WORK REQUEST A -
In the text on synthetic data, what is the noise seed based on when no 'gsl_seed' is given?
WORK REQUEST B -
Render this sentence from the text on synthetic data in Spanish: "When creating synthetic data, we can fix the random seed for noise by providing it as an input parameter called 'gsl_seed'."

We are in need of a synthesise
method, which in this implementation wraps an extension module. Let's check what the extension module offers:
from xpsi.tools.synthesise import synthesise_given_total_count_number as _synthesise
_synthesise?
When creating synthetic data, we can fix the random seed for noise by providing it as an input parameter called 'gsl_seed'. If no input is provided, the seed is based on the clock time.
def synthesise(self,
require_source_counts,
require_background_counts,
name='synthetic',
directory='./data',
**kwargs):
""" Synthesise data set.
"""
self._expected_counts, synthetic, _, _ = _synthesise(self._data.phases,
require_source_counts,
self._signals,
self._phases,
self._shifts,
require_background_counts,
self._background.registered_background,
gsl_seed=0) #seed=0
try:
if not os.path.isdir(directory):
os.mkdir(directory)
except OSError:
print('Cannot create write directory.')
raise
np.savetxt(os.path.join(directory, name+'_realisation.dat'),
synthetic,
fmt = '%u')
self._write(self.expected_counts,
filename = os.path.join(directory, name+'_expected_hreadable.dat'),
fmt = '%.8e')
self._write(synthetic,
filename = os.path.join(directory, name+'_realisation_hreadable.dat'),
fmt = '%u')
def _write(self, counts, filename, fmt):
""" Write to file in human readable format. """
rows = len(self._data.phases) - 1
rows *= len(self._data.channels)
phases = self._data.phases[:-1]
array = np.zeros((rows, 3))
for i in range(counts.shape[0]):
for j in range(counts.shape[1]):
array[i*len(phases) + j,:] = self._data.channels[i], phases[j], counts[i,j]
np.savetxt(filename, array, fmt=['%u', '%.6f'] + [fmt])
Add unbound methods:
CustomSignal.synthesise = synthesise
CustomSignal._write = _write
Instantiate, and reconfigure the likelihood object:
signal = CustomSignal(data = _data,
instrument = NICER,
background = background,
interstellar = None,
prefix='NICER')
for h in hot.objects:
h.set_phases(num_leaves = 100)
likelihood = xpsi.Likelihood(star = star, signals = signal, threads=1)
Creating parameter: > Named "phase_shift" with fixed value 0.000e+00. > The phase shift for the signal, a periodic parameter [cycles]. Warning: No data... can synthesise data but cannot evaluate a likelihood function.
Check write path:
!pwd
/home/tuomo/xpsi/xpsi_group/xpsi/docs/source
likelihood
Free parameters --------------- mass: Gravitational mass [solar masses]. radius: Coordinate equatorial radius [km]. distance: Earth distance [kpc]. cos_inclination: Cosine of Earth inclination to rotation axis. p__phase_shift: The phase of the hot region, a periodic parameter [cycles]. p__super_colatitude: The colatitude of the centre of the superseding region [radians]. p__super_radius: The angular radius of the (circular) superseding region [radians]. p__super_temperature: log10(superseding region effective temperature [K]). s__phase_shift: The phase of the hot region, a periodic parameter [cycles]. s__super_colatitude: The colatitude of the centre of the superseding region [radians]. s__super_radius: The angular radius of the (circular) superseding region [radians]. s__super_temperature: log10(superseding region effective temperature [K]). NICER__powerlaw_index: Powerlaw spectral index.
p = [1.4,
12.5,
0.2,
math.cos(1.25),
0.0,
1.0,
0.075,
6.2,
0.025,
math.pi - 1.0,
0.2,
6.0,
-2.0]
NICER_kwargs = dict(require_source_counts=2.0e6,
require_background_counts=2.0e6,
name='new_synthetic',
directory='./data')
likelihood.synthesise(p, force=True, NICER=NICER_kwargs)
Exposure time: 984282.608809 [s] Background normalisation: 1.89132786e-05
plot_one_pulse(np.loadtxt('data/new_synthetic_realisation.dat', dtype=np.double), _data.phases)
In this notebook we constructed a model including a likelihood and prior objects. We also looked at the sampling interface, and concluded by synthesising the pre-prepared data set that was loaded at the beginning of the notebook.

RAW DATA -

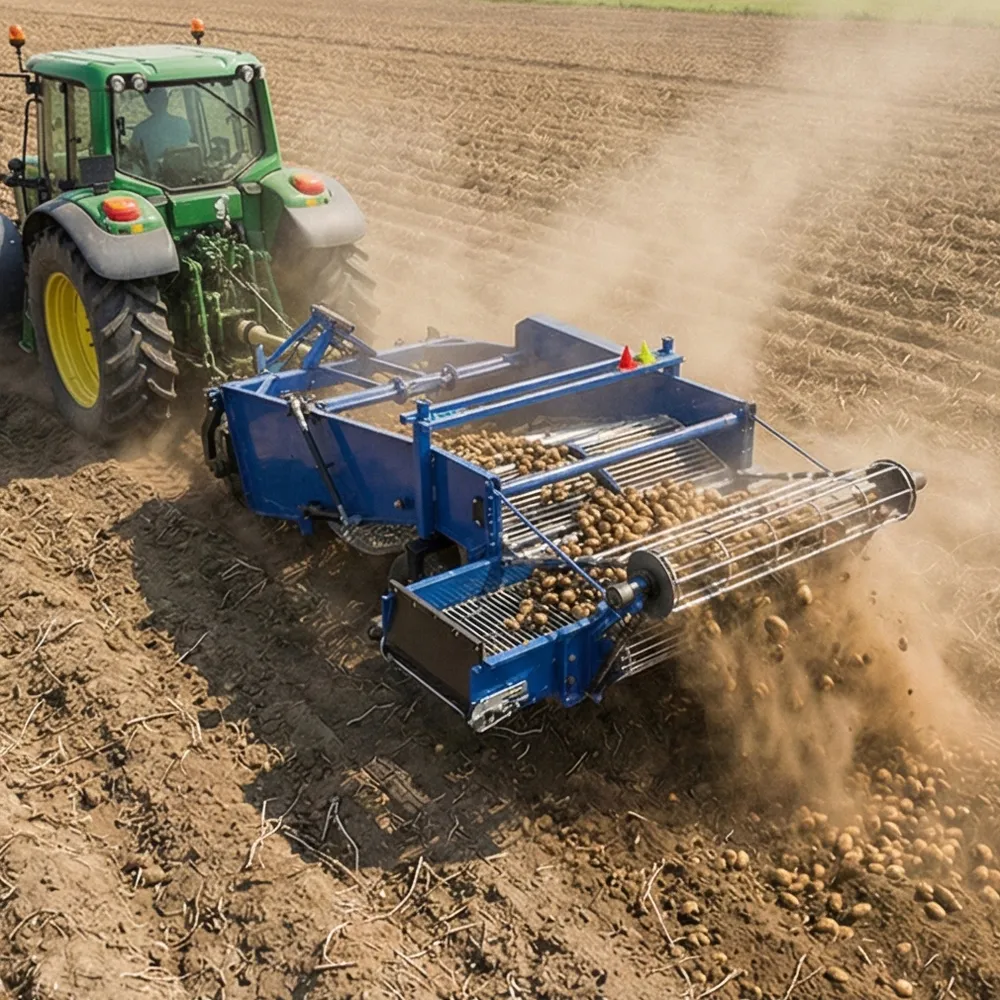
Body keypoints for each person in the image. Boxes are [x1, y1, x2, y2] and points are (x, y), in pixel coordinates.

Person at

ANSWER AREA A -
The clock time.

ANSWER AREA B -
Al crear datos sintéticos, podemos fijar la semilla aleatoria para el ruido proporcionándola como un parámetro de entrada llamado 'gsl_seed'.